President John Mahama expressed support for the bill during the Fellowship with the Clergy event on February 28, 2025, declaring, “I, as a Christian, uphold the principle and the values that only two genders exist, man and woman, that a marriage is between a man and a woman.” Referring to a conversation with the speaker of Parliament, Mahama asserted, “The renewal of the expired Proper Family Values Bill should be a bill that is introduced by government rather than as a private members motion, and it’s my hope that that consultation would see a renewed Proper Family Values Bill.”

In an interview with Citi News on February 27, 2025, Reverend John Ntim Fordjour, opposition party MP, confirmed the bill had been resubmitted, calling upon President John Mahama to provide presidential assent for its passing. Ten lawmakers sponsored its reintroduction, including MPs Samuel Nartey George and Emmanuel Kwasi Bedzrah from the National Democratic Congress, Ghana’s ruling party.
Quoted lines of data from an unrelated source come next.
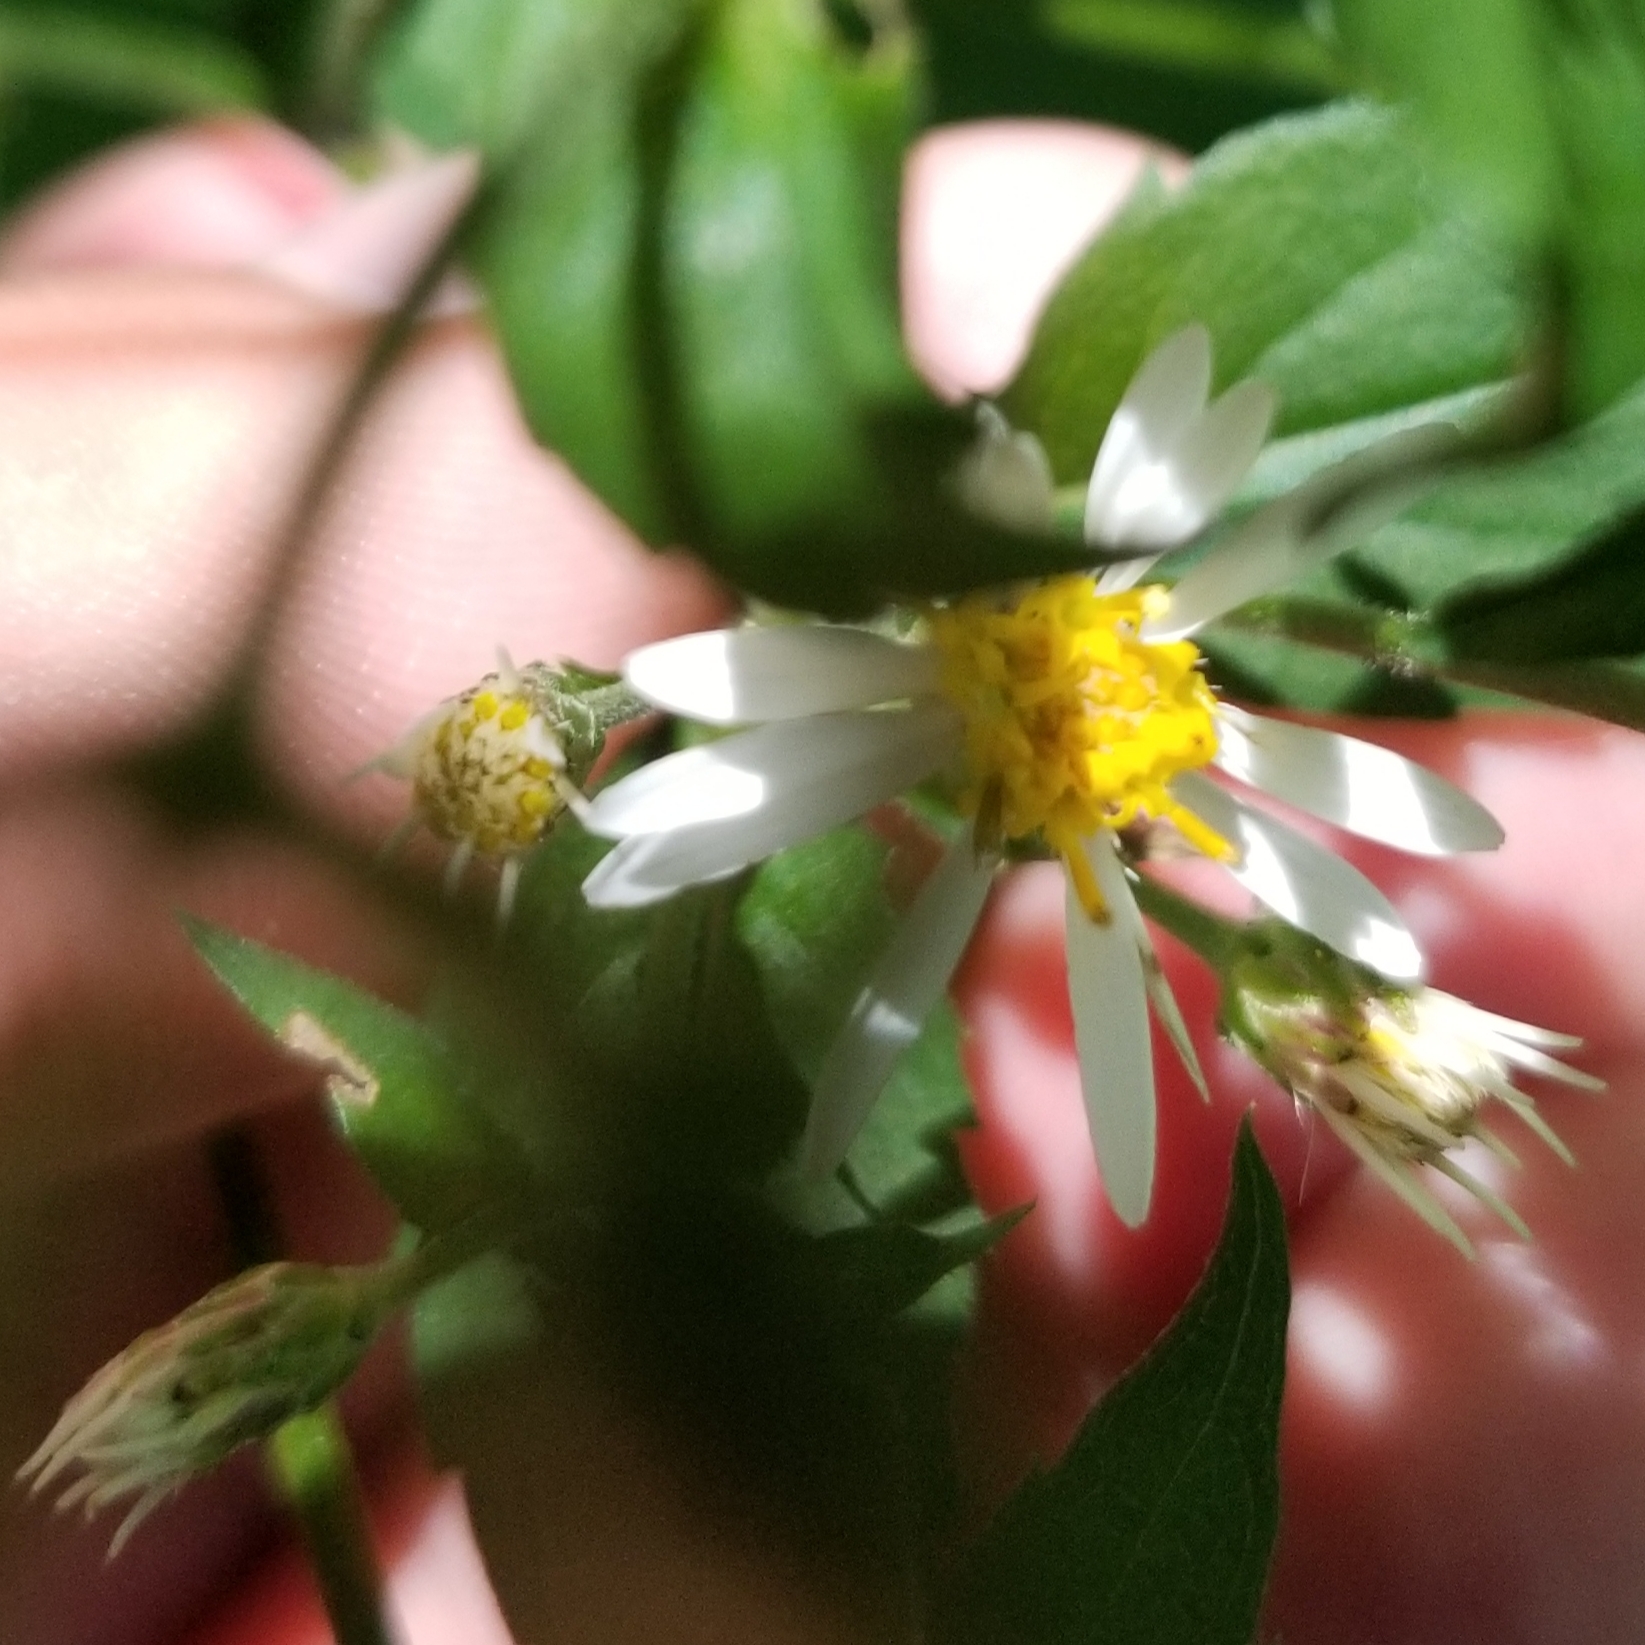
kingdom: Plantae
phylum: Tracheophyta
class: Magnoliopsida
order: Asterales
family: Asteraceae
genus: Eurybia
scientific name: Eurybia divaricata
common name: White wood aster
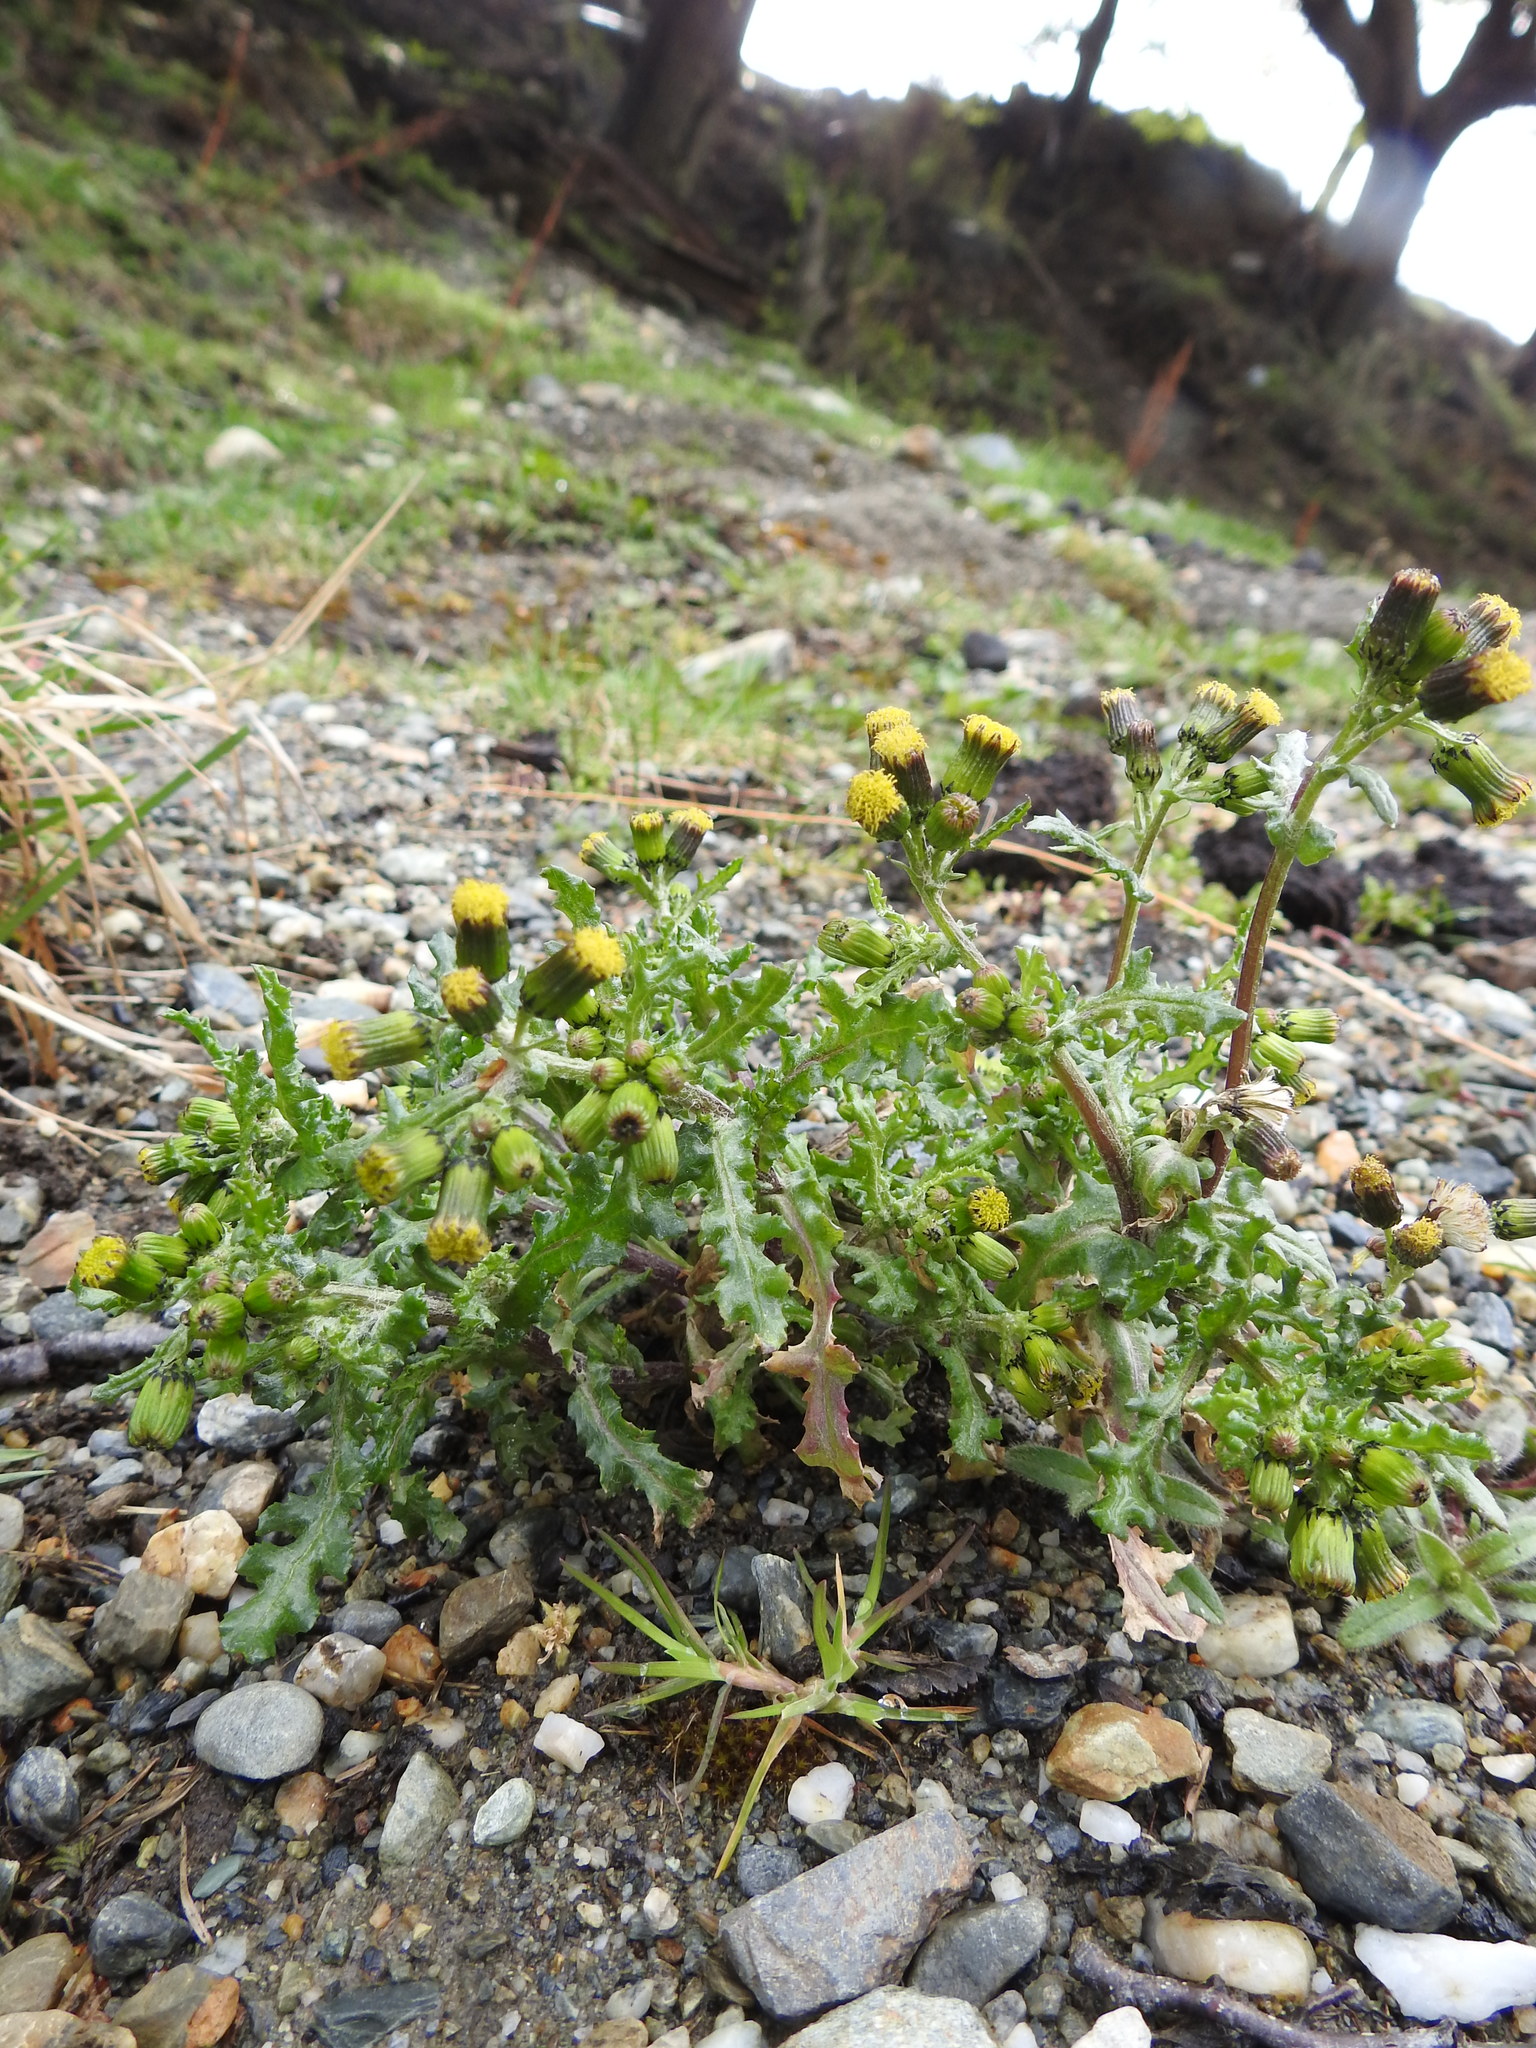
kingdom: Plantae
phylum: Tracheophyta
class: Magnoliopsida
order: Asterales
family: Asteraceae
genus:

NGOs and advocacy groups such as LGBT+ Rights Ghana have expressed their concern for the impact on the LGBTQ+ community, admonishing the bill’s reintroduction as being “pushed by homophobic politicians and religious groups as means to promote oppression against Queer people in Ghana.” After its passing last year, Human Rights Watch researcher Larissa Kojoué stated, “The anti-LGBT rights bill is inconsistent with Ghana’s longstanding tradition of peace, tolerance, and hospitality and flies in the face of the country’s international human rights obligations.” She further noted, “Such a law would not only further erode the rule of law in Ghana, but could also lead to further gratuitous violence against LGBT people and their allies.”